Era com certeza um fato desconcertante, mas Daisuke ainda se perguntava uma questão primordial: por que ninguém fez nada até agora? O mundo presenciava passivamente o surgimento de um ser estranho que progressivamente caminhava para dominar tudo em seu caminho, incluindo a mente das pessoas.

— É claro que alguém de 100 anos atrás acharia estranho, mas é assim que as coisas são, Daisuke. Aposto que essa garota aí nem realmente se importa com os seus ideais, certo?
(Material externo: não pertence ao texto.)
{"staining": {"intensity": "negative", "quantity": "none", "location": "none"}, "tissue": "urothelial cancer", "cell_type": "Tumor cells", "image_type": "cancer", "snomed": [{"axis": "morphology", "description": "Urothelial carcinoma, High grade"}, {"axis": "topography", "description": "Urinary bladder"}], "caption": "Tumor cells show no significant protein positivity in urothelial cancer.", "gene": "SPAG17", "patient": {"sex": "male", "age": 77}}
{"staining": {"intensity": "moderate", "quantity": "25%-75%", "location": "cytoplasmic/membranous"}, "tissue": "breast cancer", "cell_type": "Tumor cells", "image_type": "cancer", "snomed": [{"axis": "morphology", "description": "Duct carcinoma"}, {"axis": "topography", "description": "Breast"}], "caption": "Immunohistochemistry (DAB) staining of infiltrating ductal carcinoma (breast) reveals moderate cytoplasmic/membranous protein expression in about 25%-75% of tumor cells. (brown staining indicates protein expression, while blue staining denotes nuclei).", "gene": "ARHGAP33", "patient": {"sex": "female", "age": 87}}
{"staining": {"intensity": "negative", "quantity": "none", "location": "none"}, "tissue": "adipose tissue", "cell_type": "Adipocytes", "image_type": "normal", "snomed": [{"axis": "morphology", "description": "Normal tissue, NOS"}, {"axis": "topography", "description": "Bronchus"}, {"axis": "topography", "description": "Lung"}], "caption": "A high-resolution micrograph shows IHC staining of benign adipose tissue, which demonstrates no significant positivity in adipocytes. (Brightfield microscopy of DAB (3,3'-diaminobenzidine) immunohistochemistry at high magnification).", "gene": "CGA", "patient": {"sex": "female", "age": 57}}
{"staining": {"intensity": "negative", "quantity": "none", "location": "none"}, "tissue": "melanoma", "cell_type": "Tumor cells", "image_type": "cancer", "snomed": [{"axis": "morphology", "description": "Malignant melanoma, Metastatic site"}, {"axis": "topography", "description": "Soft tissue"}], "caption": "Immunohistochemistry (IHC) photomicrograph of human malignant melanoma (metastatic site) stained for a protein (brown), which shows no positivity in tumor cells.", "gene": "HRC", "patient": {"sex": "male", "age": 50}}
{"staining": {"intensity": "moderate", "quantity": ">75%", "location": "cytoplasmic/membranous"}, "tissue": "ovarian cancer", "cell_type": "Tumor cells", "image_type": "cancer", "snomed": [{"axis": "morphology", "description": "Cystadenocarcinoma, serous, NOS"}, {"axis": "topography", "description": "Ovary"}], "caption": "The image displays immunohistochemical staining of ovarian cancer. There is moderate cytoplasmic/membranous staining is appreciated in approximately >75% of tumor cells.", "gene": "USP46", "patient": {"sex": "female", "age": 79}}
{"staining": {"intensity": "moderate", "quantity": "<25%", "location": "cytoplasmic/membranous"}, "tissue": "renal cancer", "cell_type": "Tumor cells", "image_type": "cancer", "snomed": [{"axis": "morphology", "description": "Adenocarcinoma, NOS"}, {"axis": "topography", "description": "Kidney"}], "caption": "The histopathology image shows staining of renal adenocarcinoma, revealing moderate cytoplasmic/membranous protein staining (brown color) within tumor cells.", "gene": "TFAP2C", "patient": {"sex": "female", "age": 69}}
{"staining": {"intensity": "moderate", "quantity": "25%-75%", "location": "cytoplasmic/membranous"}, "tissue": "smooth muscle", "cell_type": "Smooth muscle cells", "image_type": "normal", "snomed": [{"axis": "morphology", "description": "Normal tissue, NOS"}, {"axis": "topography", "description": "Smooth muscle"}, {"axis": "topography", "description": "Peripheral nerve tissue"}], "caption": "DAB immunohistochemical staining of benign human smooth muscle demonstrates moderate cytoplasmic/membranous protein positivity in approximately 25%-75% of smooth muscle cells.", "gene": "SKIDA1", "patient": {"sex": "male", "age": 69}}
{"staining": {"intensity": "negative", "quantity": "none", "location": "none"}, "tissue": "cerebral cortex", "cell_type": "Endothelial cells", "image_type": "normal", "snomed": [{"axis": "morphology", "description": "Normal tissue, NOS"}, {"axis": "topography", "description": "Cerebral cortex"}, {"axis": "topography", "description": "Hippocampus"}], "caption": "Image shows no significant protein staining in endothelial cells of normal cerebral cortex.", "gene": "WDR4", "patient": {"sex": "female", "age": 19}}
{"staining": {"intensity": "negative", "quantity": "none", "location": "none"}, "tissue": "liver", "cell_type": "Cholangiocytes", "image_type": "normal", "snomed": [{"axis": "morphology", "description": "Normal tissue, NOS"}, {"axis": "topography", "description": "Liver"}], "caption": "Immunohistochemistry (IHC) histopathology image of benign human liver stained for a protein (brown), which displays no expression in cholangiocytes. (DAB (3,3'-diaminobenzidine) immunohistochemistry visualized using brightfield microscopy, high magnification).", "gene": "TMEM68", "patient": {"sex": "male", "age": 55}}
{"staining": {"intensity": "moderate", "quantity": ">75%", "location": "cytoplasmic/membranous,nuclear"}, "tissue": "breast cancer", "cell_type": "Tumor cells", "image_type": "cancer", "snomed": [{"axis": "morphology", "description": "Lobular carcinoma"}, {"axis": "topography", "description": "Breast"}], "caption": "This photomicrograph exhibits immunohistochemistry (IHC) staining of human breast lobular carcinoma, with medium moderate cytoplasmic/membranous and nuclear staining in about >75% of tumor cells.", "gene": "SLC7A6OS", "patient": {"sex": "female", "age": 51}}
O cidadão comum está muito bem como está, com um ditador global ou não. Ninguém dá a mínima enquanto puder manter seu padrão de vida. Nesse sentido não somos tão diferentes assim do resto, somos?

Era verdade. Daisuke lutava porque não queria se perder; desejava manter seus ideais até o fim e se orgulhar disso. Sabia disso e não era hipócrita a ponto de impôr seu ponto de vista ao mundo. Mesmo assim, não podia fingir que as coisas estavam OK quando havia tanta coisa errada.

— Masaru, eu sei que a Aliança não quer simplesmente auxiliar no desenvolvimento da humanidade como diz. Desde que "acordei", notei um fluxo descomunal de radiação no ar. Não é natural, alguém está por trás disso.

— Bingo! — congratulou Evige, batendo palmas — Sim, é uma de nossas grandes apostas. É melhor se as pessoas se convencerem de que o alterego é o caminho natural para o progresso, então estamos mantendo a radiação até ela ser completamente absorvida.

— Vou tentar adivinhar: daqui a um ano?

— De acordo com meus cálculos, sim.

— Bem, era tudo o que eu queria saber — disse Daisuke, levantando-se —. Não sei se vai me ajudar ou se opôr a mim, mas não gosto de ficar devendo algo a você, então digo o que pretendo fazer. Vou ao centro da radiação e destruirei a fonte de poder da Aliança. Não devem ser capazes de fazer muita coisa sem o tão querido alterego.

— À vontade, mas saiba que desse jeito provavelmente vai ser morto logo logo, e não vai ser por seus inimigos.

— O que quer dizer?

— Como já disse, não existe apenas uma Aliança, Daisuke. Há muitos interesses envolvidos na questão. Interesses que levam a, por exemplo, a criação de soldados perfeitos. E claro, os meus próprios. Não quer saber como anda o projeto Daisuke?

À menção do nome, Daisuke mudou de ideia e decidiu ficar mais um pouco. Evige sugeriu que Natt ficasse no escritório enquanto guiou Daisuke a uma sala oculta no interior do local. 

— Chegamos.

Daisuke sentiu-se minúsculo à vista daquele laboratório, com o que pareciam ser restos de seres humanos flutuando em grandes tubos e um grande aposento branco protegido por uma tela de vidro ao fundo.

— Masaru... o que é isto?

— Isto, meu amigo, é o local de trabalho de nosso caro cientista Evige.